:: Text extract ::
%%

[Note: Line numbers refer to those inserted with Crayon for Wordpress at original blog post here. At that link, you can also download a 7z of the entire VS 2012 solution.]
So this is the idea:

So let's see how I solved the issue of the blocking collection and then dishing our work to the Parser Tasks... I used a very generic, and easily re-usable approach of Producer and Consumer. In fact, in my example below, you can even adjust the amount of Producers as well. You can adjust my code below to more closely approximate your work, and then adjust the # of threads/tasks/Consumers to see how well parallelism can work for you.
First, the usual suspects in Imports..
Imports System.Threading
Imports System.Threading.Tasks
Imports System.Collections.Concurrent
Module modStartHere
'
' Producer
'
Dim itemsToProduce = 10
Dim sleepProducer = 10 ' in milliseconds
Dim producerStartID = 1
Dim producersNumToStart = 1
Dim ProducerCTSs As New ConcurrentBag(Of CancellationTokenSource)
Dim moreItemsToAdd As Boolean = True
'
' Consumer
'
Dim sleepConsumer = 1000 ' in milliseconds
Dim consumerStartID = 100
Dim consumersNumToStart = 3
Dim ConsumerCTSs As New ConcurrentBag(Of CancellationTokenSource)
The Producer(s) are initially set up with the above. While the itemsToProduce doesn't change during the program, the number of Producers & Consumers will. This is very rough as a draft, and it will no doubt be streamlined in your own code at some point, but this demonstrates how to solve this problem very well.
I used "IDs" to show in the output which thread was doing what. They only thing needed in production is the list of CTS instances:
'
' the multi-thread-safe queue that is produced to and consumed from
'
Dim bc As New BlockingCollection(Of Integer)
'
' this # will be what is actually produced & consumed (1, 2, 3, ...)
'
Dim itemId As Integer = 0
'
The main machine here is that one little line:
Dim bc As New BlockingCollection(Of Integer)
Microsoft says:
BlockingCollection Overview .NET Framework 4.5
BlockingCollection(Of T) is a thread-safe collection class that
provides the following features:
An implementation of the Producer-Consumer pattern.
Concurrent adding and taking of items from multiple threads.
Optional maximum capacity.

%%

:: Supplied information ::
%%

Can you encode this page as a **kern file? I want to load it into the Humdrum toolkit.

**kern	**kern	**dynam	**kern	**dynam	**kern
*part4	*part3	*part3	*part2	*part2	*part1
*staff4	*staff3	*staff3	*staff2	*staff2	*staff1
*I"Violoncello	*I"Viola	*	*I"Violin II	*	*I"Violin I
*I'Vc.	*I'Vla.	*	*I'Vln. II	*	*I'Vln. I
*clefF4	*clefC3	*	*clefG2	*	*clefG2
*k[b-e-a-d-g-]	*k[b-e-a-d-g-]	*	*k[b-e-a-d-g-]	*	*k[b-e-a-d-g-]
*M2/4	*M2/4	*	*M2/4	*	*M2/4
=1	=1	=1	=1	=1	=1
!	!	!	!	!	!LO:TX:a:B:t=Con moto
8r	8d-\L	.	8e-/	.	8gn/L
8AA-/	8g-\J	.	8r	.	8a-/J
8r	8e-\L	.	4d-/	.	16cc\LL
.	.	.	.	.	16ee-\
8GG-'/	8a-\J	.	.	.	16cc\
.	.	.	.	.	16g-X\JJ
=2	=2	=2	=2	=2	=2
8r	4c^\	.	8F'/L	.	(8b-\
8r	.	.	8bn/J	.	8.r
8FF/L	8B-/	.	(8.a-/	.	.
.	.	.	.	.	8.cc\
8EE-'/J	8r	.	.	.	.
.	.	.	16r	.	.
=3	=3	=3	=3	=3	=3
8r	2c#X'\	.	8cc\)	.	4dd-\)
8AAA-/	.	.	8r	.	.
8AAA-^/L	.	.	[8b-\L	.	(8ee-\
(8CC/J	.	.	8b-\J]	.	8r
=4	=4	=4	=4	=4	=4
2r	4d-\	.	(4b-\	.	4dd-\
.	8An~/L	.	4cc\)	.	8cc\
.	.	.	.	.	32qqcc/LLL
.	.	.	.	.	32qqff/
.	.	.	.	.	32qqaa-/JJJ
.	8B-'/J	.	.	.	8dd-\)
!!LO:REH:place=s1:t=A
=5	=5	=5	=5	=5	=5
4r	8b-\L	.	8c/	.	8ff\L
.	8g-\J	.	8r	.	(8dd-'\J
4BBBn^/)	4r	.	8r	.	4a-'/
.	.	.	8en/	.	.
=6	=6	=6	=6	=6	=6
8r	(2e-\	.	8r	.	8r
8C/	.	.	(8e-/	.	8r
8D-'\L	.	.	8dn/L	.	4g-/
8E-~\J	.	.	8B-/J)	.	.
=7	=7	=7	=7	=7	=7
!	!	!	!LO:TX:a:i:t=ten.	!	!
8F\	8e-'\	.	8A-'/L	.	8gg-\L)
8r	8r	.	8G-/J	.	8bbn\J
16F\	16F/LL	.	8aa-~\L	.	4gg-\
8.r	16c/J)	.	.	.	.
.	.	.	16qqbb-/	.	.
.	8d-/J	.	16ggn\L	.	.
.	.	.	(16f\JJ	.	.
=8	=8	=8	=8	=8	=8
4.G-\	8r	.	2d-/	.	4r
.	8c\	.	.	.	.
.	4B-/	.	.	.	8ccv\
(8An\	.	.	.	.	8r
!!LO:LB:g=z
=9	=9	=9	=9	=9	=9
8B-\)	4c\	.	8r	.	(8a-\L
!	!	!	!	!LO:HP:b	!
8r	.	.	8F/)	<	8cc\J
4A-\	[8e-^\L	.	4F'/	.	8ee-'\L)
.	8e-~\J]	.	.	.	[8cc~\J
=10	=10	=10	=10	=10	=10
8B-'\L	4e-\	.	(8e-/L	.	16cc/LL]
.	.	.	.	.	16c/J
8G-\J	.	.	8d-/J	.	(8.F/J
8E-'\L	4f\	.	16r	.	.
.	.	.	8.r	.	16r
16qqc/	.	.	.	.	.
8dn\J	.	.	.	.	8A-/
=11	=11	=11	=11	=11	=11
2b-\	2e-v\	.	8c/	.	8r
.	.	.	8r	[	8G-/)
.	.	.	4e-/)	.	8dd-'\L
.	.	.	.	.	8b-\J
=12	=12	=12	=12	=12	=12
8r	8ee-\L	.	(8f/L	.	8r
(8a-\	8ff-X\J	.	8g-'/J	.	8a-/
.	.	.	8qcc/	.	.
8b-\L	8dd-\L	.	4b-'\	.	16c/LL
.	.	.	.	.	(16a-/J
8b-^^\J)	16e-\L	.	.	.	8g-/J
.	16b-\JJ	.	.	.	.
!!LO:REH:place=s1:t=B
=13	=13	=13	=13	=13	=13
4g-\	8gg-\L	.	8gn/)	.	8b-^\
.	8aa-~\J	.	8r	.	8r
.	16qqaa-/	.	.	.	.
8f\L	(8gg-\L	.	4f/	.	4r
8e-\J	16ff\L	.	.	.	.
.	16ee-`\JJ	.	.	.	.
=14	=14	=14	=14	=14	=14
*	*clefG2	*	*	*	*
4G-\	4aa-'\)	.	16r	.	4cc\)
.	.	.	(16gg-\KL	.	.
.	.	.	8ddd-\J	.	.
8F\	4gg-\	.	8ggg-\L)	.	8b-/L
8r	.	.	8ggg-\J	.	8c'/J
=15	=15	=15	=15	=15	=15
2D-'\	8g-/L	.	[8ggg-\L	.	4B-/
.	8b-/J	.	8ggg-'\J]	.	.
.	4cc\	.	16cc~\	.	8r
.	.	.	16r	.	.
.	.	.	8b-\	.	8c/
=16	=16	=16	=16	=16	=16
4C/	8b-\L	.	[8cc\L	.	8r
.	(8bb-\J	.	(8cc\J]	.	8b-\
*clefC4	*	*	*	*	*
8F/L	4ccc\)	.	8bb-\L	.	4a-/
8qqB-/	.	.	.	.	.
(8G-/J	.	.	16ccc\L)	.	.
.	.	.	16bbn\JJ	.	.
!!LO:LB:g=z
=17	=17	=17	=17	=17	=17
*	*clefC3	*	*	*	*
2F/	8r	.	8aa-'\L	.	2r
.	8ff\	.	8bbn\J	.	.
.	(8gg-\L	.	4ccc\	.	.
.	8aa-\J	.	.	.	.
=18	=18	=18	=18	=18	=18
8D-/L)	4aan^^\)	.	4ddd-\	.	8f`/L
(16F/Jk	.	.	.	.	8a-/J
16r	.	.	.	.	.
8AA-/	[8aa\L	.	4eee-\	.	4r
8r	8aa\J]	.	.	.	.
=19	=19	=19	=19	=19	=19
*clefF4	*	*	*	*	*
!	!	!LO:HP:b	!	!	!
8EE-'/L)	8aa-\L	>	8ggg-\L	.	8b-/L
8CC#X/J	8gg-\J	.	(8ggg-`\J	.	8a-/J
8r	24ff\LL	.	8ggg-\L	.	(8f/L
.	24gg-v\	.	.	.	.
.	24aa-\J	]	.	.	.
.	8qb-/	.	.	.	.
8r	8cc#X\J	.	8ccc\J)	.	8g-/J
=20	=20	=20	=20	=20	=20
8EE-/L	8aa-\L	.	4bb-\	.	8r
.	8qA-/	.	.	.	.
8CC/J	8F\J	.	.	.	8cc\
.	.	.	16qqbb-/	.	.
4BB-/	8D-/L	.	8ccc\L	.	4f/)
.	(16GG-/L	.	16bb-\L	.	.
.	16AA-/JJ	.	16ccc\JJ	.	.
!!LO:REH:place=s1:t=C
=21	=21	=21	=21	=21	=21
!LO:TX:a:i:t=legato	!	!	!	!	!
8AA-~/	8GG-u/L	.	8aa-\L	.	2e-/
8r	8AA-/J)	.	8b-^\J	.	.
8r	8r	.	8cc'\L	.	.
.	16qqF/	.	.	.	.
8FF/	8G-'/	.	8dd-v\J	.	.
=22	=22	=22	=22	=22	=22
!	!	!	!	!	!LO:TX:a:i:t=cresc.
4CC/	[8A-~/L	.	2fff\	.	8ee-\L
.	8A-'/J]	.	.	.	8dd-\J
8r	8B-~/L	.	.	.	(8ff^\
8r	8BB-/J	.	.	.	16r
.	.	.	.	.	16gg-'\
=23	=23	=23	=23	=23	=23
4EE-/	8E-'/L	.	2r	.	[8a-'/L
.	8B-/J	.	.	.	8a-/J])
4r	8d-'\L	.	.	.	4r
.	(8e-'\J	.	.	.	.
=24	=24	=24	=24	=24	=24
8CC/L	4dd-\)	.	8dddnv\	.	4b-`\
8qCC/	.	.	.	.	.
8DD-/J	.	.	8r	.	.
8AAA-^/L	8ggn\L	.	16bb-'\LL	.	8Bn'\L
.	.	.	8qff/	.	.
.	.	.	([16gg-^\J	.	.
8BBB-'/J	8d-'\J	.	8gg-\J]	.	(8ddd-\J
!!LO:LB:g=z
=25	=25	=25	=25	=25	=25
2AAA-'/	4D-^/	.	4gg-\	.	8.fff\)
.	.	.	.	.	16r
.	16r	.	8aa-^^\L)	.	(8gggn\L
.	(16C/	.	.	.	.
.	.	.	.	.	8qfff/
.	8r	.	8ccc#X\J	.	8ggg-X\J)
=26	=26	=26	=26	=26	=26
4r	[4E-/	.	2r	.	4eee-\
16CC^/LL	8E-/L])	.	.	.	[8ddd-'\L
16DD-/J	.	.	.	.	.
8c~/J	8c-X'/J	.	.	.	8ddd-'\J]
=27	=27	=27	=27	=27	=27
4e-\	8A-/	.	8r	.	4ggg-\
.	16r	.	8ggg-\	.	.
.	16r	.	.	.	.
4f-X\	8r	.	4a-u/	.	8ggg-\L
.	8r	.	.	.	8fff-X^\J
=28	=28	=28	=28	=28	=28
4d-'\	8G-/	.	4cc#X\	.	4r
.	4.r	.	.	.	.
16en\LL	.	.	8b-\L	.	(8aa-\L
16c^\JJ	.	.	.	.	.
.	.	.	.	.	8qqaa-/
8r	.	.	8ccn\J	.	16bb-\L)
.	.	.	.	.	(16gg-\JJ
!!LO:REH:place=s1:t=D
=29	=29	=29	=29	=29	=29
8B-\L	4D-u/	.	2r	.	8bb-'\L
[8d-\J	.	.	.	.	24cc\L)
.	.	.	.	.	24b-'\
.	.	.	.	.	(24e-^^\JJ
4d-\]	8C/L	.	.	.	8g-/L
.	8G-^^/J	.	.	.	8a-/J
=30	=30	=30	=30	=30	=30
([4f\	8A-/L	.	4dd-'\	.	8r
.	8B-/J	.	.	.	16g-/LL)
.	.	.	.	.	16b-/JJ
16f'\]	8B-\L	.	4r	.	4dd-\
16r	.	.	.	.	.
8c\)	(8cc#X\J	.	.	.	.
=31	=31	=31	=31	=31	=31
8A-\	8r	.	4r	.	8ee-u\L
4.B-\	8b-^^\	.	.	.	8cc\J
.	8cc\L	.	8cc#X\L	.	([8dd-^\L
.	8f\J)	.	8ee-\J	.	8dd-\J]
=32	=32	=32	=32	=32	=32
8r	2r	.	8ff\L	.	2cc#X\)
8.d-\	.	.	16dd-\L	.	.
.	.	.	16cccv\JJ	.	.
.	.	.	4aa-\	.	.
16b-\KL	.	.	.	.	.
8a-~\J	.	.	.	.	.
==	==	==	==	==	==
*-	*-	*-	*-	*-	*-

%%

:: Jobs ::
a) Answer these about the Producer-Consumer post:
(i) Which Visual Studio version is the downloadable solution for?
(ii) How many Consumers are set to start, and what value is given to sleepConsumer?
(iii) Which .NET Framework version does the quoted Microsoft overview name?
b) Can you write what comes next in the Producer-Consumer post, picking up after its last line?
The items have no role in this exercise.

:: Answer set ::
a)
(i) VS 2012
(ii) 3 Consumers; sleepConsumer is 1000 milliseconds
(iii) .NET Framework 4.5

b)
Insertion and removal operations that block when collection is empty or full.
Insertion and removal "try" operations that do not block or that block up to a specified period of time.
Encapsulates any collection type that implements IProducerConsumerCollection(Of T)
Cancellation with cancellation tokens.
Two kinds of enumeration with foreach (For Each in Visual Basic):
-Read-only enumeration.
-Enumeration that removes items as they are enumerated.
itemId is just a variable that holds the fake payload. Producers will increment it by one to simulate a different object instance, or unit of work. You just change the type the BlockingCollection holds...
Now I'm not doing this in a FIFO way (which I will in production), but you can either do that, or even a FILO, as per Microsoft:
When you create a BlockingCollection(Of T) object, you can specify not
only the bounded capacity but also the type of collection to use. For
example, you could specify a ConcurrentQueue(Of T) object for first
in, first out (FIFO) behavior, or a ConcurrentStack(Of T) object for
last in, first out (LIFO) behavior.
Now THAT is useful! Here in this demo, I did it all willy-nilly... But like I said, for my specific need, I need FIFO, as in the diagram at the top...
Later, you will see the functions and subroutines, but the real magic here is in 2 collections-one for Producers and one for Consumers:
Dim ProducerCTSs As New ConcurrentBag(Of CancellationTokenSource)
Dim ConsumerCTSs As New ConcurrentBag(Of CancellationTokenSource)
The Magic: As each Task(thread) is either created or closed, the corresponding CancellationTokenSource is either added or removed from the appropriate collection above.
Seriously, that is it! :)
Next in the code, the initial producers and consumers are created:
'===============================
'
' start demo
'
Sub Main()
'
'===============================
'
' initial state:
'
' start our producer(s)
'
For ps As Integer = producerStartID To producerStartID + producersNumToStart - 1
CreateTask(ps, "Producer")
Next
'
' start our consumer(s)
'
For cs As Integer = consumerStartID To consumerStartID + consumersNumToStart - 1
CreateTask(cs, "Consumer")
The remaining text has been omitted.